Nadie se atreve a encararse con el problema de forma directa. Existe temor o puede que sea inconsciencia o simplemente el ejercicio habitual de mirar hacia otro lado mientras cuele. Pero lo cierto es que la crítica literaria pasa por un momento de desorientación. Demasiados intereses entrelazados para ir a la yugular de la cuestión y hacer una diagnosis honesta y constructiva. Los críticos en general (también se les podría llamar en muchas ocasiones redactores de reseñas) no quieren profundizar en los libros que analizan por miedo a hacer daño.
El tema tiene muchas aristas y este espacio es demasiado reducido para extenderse, pero la realidad es que mientras en los 80 una buena o mala crítica suponía un tanto por cien elevado del éxito de un libro, ahora esa fuerza se ha trasladado a los clubs de lectura o a las recomendaciones en redes sociales, de las que ya he escrito en alguna ocasión.
Curiosamente, los críticos siguen escribiendo buenos textos y solventes. Sin embargo, han perdido la autoridad y la personalidad que tenían antes. Así, el espacio ha quedado abierto a los clubs de lectura de buenas librerías que, y esa es una buena noticia, mantienen una relación directa con los lectores y consiguen de ese modo un nivel de ventas excelente, gracias a las comunidades de lectores.

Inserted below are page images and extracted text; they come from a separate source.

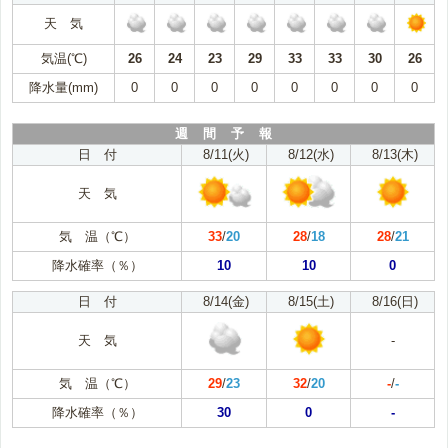
天 気
気温(℃)
26
24
23
29
33
33
30
26
降水量(mm)
0
0
0
0
0
0
0
0
週 間 予 報
日 付
8/11(火)
8/12(水)
8/13(木)
天 気
気 温（℃）
33
/
20
28
/
18
28
/
21
降水確率（％）
10
10
0
日 付
8/14(金)
8/15(土)
8/16(日)
天 気
-
気 温（℃）
29
/
23
32
/
20
-
/
-
降水確率（％）
30
0
-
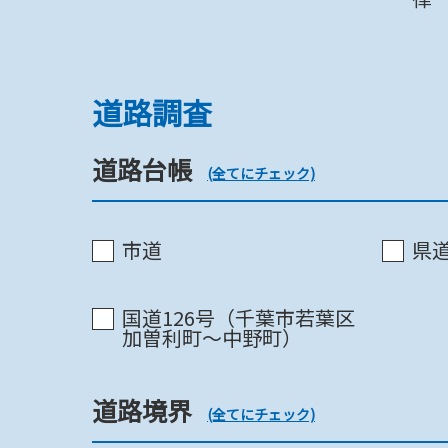
景観法(景観形成推進地区)
道路調査
景観法《国交省》
道路台帳
(全てにチェック)
流通業務市街地整備法
市道
県道
国土利用計画法
国道126号（千葉市若葉区
加曽利町～中野町）
立地適正化計画《市》
道路境界
(全てにチェック)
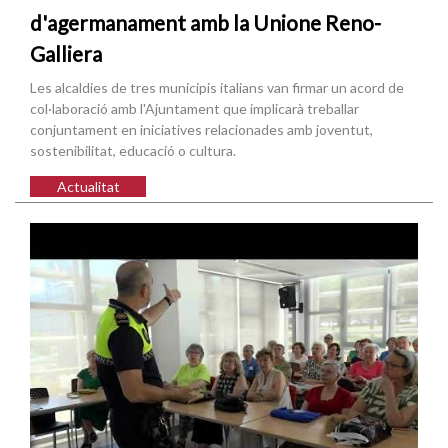
d'agermanament amb la Unione Reno-
Galliera
Les alcaldies de tres municipis italians van firmar un acord de
col·laboració amb l'Ajuntament que implicarà treballar
conjuntament en iniciatives relacionades amb joventut,
sostenibilitat, educació o cultura.
Actualitat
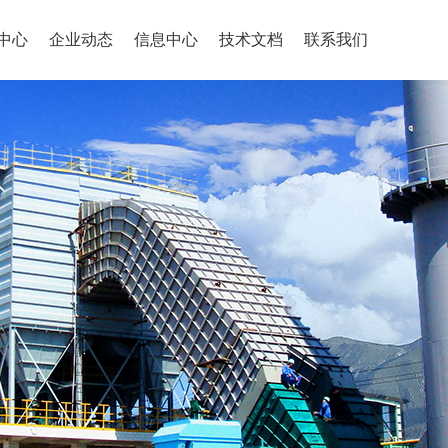
中心
企业动态
信息中心
技术文档
联系我们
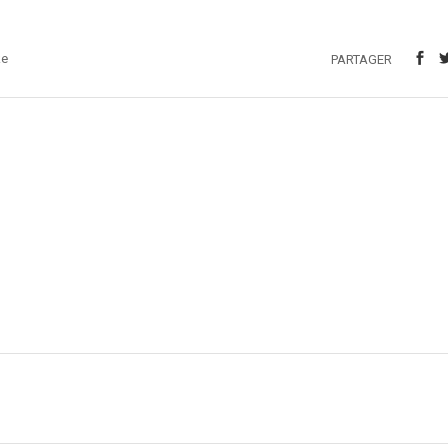
ke
PARTAGER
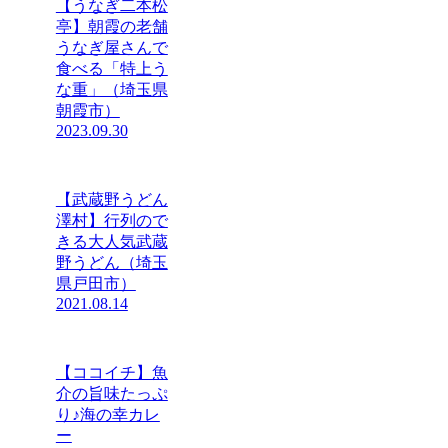
【うなぎ二本松
亭】朝霞の老舗
うなぎ屋さんで
食べる「特上う
な重」（埼玉県
朝霞市）
2023.09.30
【武蔵野うどん
澤村】行列ので
きる大人気武蔵
野うどん（埼玉
県戸田市）
2021.08.14
【ココイチ】魚
介の旨味たっぷ
り♪海の幸カレ
ー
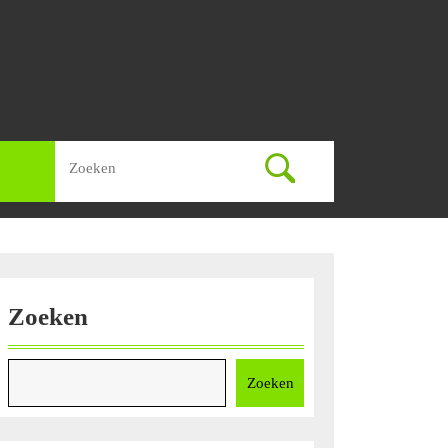
Zoek
naar:
Zoeken
Zoeken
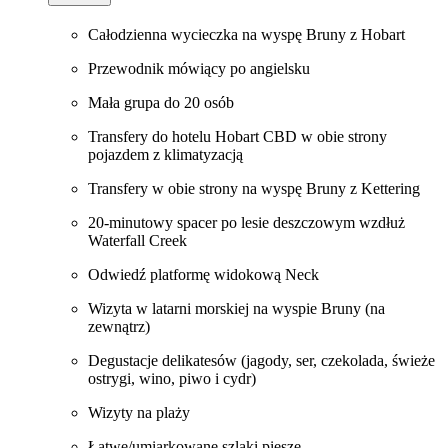
Całodzienna wycieczka na wyspę Bruny z Hobart
Przewodnik mówiący po angielsku
Mała grupa do 20 osób
Transfery do hotelu Hobart CBD w obie strony
pojazdem z klimatyzacją
Transfery w obie strony na wyspę Bruny z Kettering
20-minutowy spacer po lesie deszczowym wzdłuż
Waterfall Creek
Odwiedź platformę widokową Neck
Wizyta w latarni morskiej na wyspie Bruny (na
zewnątrz)
Degustacje delikatesów (jagody, ser, czekolada, świeże
ostrygi, wino, piwo i cydr)
Wizyty na plaży
Łatwe/umiarkowane szlaki piesze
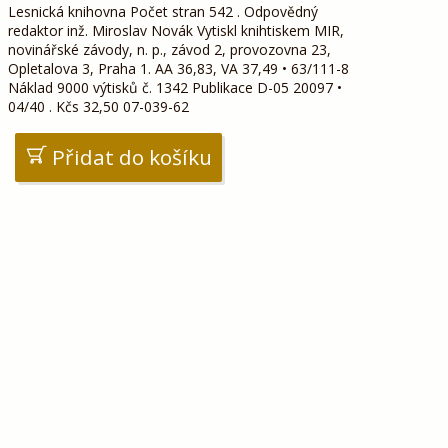
Lesnická knihovna Počet stran 542 . Odpovědný
redaktor inž. Miroslav Novák Vytiskl knihtiskem MIR,
novinářské závody, n. p., závod 2, provozovna 23,
Opletalova 3, Praha 1. AA 36,83, VA 37,49 • 63/111-8
Náklad 9000 výtisků č. 1342 Publikace D-05 20097 •
04/40 . Kčs 32,50 07-039-62
Přidat do košíku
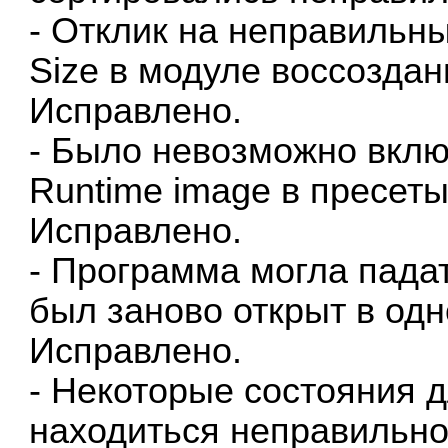
- Отклик на неправильн
Size в модуле воссозда
Исправлено.
- Было невозможно вклю
Runtime image в пресет
Исправлено.
- Программа могла пада
был заново открыт в одн
Исправлено.
- Некоторые состояния 
находиться неправильно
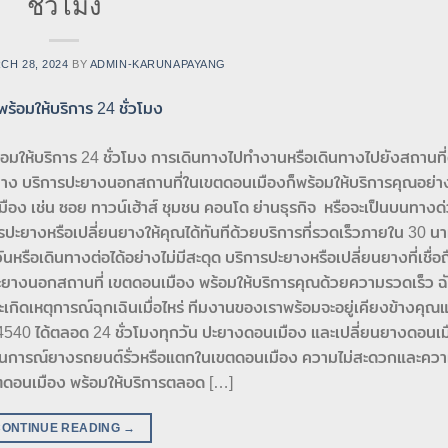
ชั่วโมง
CH 28, 2024
BY
ADMIN-KARUNAPAYANG
อมให้บริการ 24 ชั่วโมง การเดินทางไปทำงานหรือเดินทางไปยังสถานที่
ปะยาง บริการปะยางนอกสถานที่ในเขตดอนเมืองก็พร้อมให้บริการคุณอย่า
เมือง เช่น ซอย ทาวน์เฮ้าส์ ชุมชน คอนโด ย่านธุรกิจ หรือจะเป็นบนทางด
รปะยางหรือเปลี่ยนยางให้คุณได้ทันทีด้วยบริการที่รวดเร็วภายใน 30 นา
รือเดินทางต่อได้อย่างไม่มีสะดุด บริการปะยางหรือเปลี่ยนยางที่เชื่อถ
ะยางนอกสถานที่ เขตดอนเมือง พร้อมให้บริการคุณด้วยความรวดเร็ว ฉ
ะเกิดเหตุการณ์ฉุกเฉินเมื่อไหร่ ทีมงานของเราพร้อมจะอยู่เคียงข้างคุณแ
94540 ได้ตลอด 24 ชั่วโมงทุกวัน ปะยางดอนเมือง และเปลี่ยนยางดอนเมื
ถานการณ์ยางรถยนต์รั่วหรือแตกในเขตดอนเมือง ความไม่สะดวกและคว
เขตดอนเมือง พร้อมให้บริการตลอด […]
CONTINUE READING
→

El ejemplo más claro de esa usurpación del espacio prescriptor lo tenemos en el boom de los clubs de lectura de estrellas de la música o el cine que desde hace tiempo se han puesto de moda en EEUU y de las que en este número de ABRIL habla Anna Maria Iglesia con mucho criterio.

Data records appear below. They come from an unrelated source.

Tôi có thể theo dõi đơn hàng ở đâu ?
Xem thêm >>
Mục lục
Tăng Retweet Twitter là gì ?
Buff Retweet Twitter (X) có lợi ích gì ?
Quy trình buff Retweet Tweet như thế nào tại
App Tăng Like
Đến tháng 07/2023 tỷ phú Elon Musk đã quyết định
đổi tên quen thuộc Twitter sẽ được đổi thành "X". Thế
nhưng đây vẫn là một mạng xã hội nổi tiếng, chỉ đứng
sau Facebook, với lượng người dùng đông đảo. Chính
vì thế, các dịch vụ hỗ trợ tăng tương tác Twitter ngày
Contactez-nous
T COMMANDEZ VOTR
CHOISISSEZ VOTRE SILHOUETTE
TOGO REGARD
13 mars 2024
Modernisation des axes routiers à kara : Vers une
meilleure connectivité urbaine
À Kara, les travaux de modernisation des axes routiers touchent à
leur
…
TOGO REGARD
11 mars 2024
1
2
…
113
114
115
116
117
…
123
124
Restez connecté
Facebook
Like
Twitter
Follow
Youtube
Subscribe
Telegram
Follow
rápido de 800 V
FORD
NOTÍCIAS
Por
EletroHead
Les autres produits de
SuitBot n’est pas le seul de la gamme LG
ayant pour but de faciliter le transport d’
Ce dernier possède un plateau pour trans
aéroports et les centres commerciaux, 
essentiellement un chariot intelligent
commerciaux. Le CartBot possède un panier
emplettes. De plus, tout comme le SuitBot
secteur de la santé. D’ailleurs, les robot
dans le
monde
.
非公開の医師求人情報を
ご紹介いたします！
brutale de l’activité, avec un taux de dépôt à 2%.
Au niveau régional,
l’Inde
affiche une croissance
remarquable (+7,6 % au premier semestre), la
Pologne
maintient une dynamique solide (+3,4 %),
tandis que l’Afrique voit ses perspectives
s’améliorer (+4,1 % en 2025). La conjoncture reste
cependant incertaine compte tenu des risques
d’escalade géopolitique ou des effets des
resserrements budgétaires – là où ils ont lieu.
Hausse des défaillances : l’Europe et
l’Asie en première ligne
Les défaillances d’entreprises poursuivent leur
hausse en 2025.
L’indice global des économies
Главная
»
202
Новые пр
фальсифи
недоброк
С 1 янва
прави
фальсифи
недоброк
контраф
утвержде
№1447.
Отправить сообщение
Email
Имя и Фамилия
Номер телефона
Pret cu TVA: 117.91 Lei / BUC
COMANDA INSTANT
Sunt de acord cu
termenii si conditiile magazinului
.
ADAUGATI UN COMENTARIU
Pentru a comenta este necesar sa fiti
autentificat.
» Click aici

Pudo comenzar con la periodista Oprah Winfrey, que encumbró la literatura de Roberto Bolaño, y continuar con Dua Lipa, que popularizó a nuestra Alana S. Portero. En todo caso, es un buen momento para que la crítica literaria se mire al espejo, baje de su torre erudita, tan cómoda, y se percate de que la comunidad de lectores está en otra órbita.